After having reached the conclusion that human existence was but "vanity and vexation of spirit," the wise Preacher of Israel thus earnestly addressed the rising generation of his time: "Remember now thy Creator in the day of thy youth, while the evil days come not, nor the years draw nigh, when thou shalt say, I have no pleasure in them; ... when the keepers of the house shall tremble, and the strong men shall bow themselves, and the grinders cease because they are few, and those that look out of the windows be darkened." This vivid portrayal of matter's demise and the inevitable dissolution of the five physical senses, set forth in the body of the discourse, shows how important it is to commence, while there is yet time, to discover the true way of escape from this prison-house of matter.

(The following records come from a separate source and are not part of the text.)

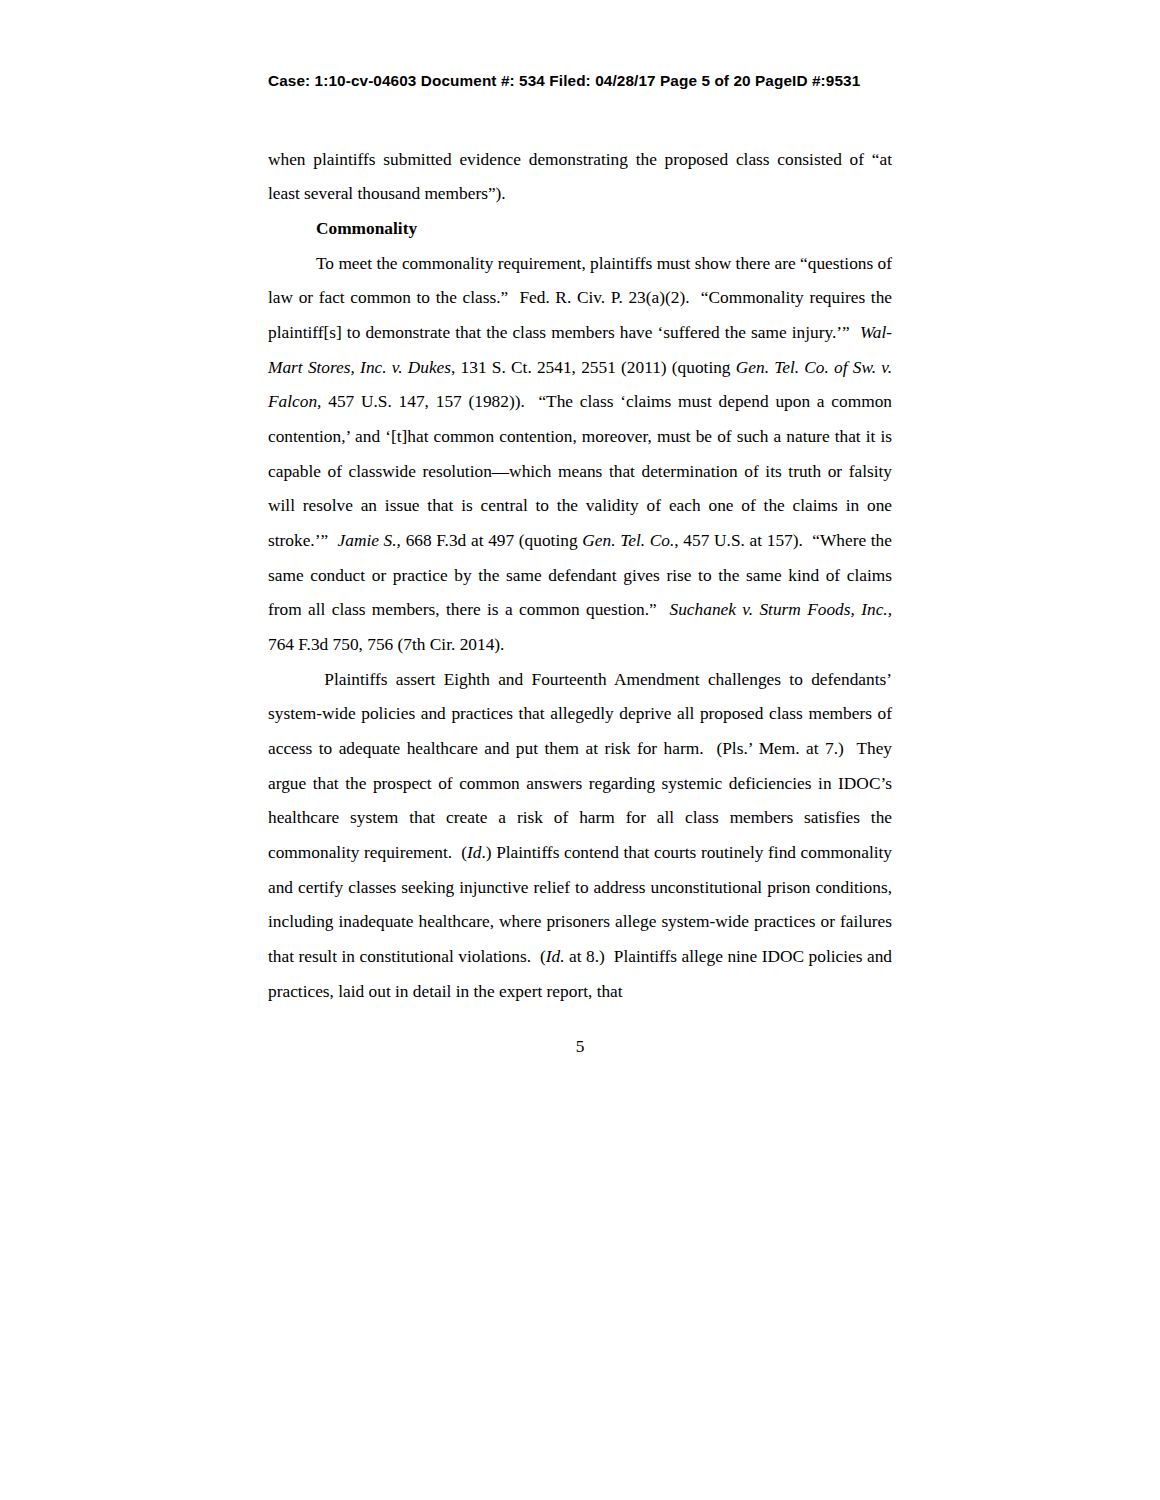Case: 1:10-cv-04603 Document #: 534 Filed: 04/28/17 Page 5 of 20 PageID #:9531
when plaintiffs submitted evidence demonstrating the proposed class consisted of “at least several thousand members”).
Commonality
To meet the commonality requirement, plaintiffs must show there are “questions of law or fact common to the class.” Fed. R. Civ. P. 23(a)(2). “Commonality requires the plaintiff[s] to demonstrate that the class members have ‘suffered the same injury.’” Wal-Mart Stores, Inc. v. Dukes, 131 S. Ct. 2541, 2551 (2011) (quoting Gen. Tel. Co. of Sw. v. Falcon, 457 U.S. 147, 157 (1982)). “The class ‘claims must depend upon a common contention,’ and ‘[t]hat common contention, moreover, must be of such a nature that it is capable of classwide resolution—which means that determination of its truth or falsity will resolve an issue that is central to the validity of each one of the claims in one stroke.’” Jamie S., 668 F.3d at 497 (quoting Gen. Tel. Co., 457 U.S. at 157). “Where the same conduct or practice by the same defendant gives rise to the same kind of claims from all class members, there is a common question.” Suchanek v. Sturm Foods, Inc., 764 F.3d 750, 756 (7th Cir. 2014).
Plaintiffs assert Eighth and Fourteenth Amendment challenges to defendants’ system-wide policies and practices that allegedly deprive all proposed class members of access to adequate healthcare and put them at risk for harm. (Pls.’ Mem. at 7.) They argue that the prospect of common answers regarding systemic deficiencies in IDOC’s healthcare system that create a risk of harm for all class members satisfies the commonality requirement. (Id.) Plaintiffs contend that courts routinely find commonality and certify classes seeking injunctive relief to address unconstitutional prison conditions, including inadequate healthcare, where prisoners allege system-wide practices or failures that result in constitutional violations. (Id. at 8.) Plaintiffs allege nine IDOC policies and practices, laid out in detail in the expert report, that
5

In the congregation of Israel many of the fathers could no doubt remember how, in introducing the young king, David had said, "Solomon my son, whom alone God hath chosen, is yet young and tender, and the work is great: for the palace is not for man, but for the Lord God:" and how, in his public thanksgiving for the prosperity of his own reign, he had declared: "Both riches and honor come of thee, and thou reignest over all; ... But who am I, and what is my people, that we should be able to offer so willingly after this sort? for all things come of thee, and of thine own have we given thee." The books of the Chronicles contain numerous other instances of the fidelity with which both David and Solomon remembered their creator in the days of their youth; yet, on account of their inability to conquer the flesh, both failed in later life to uphold the standard which each had set up.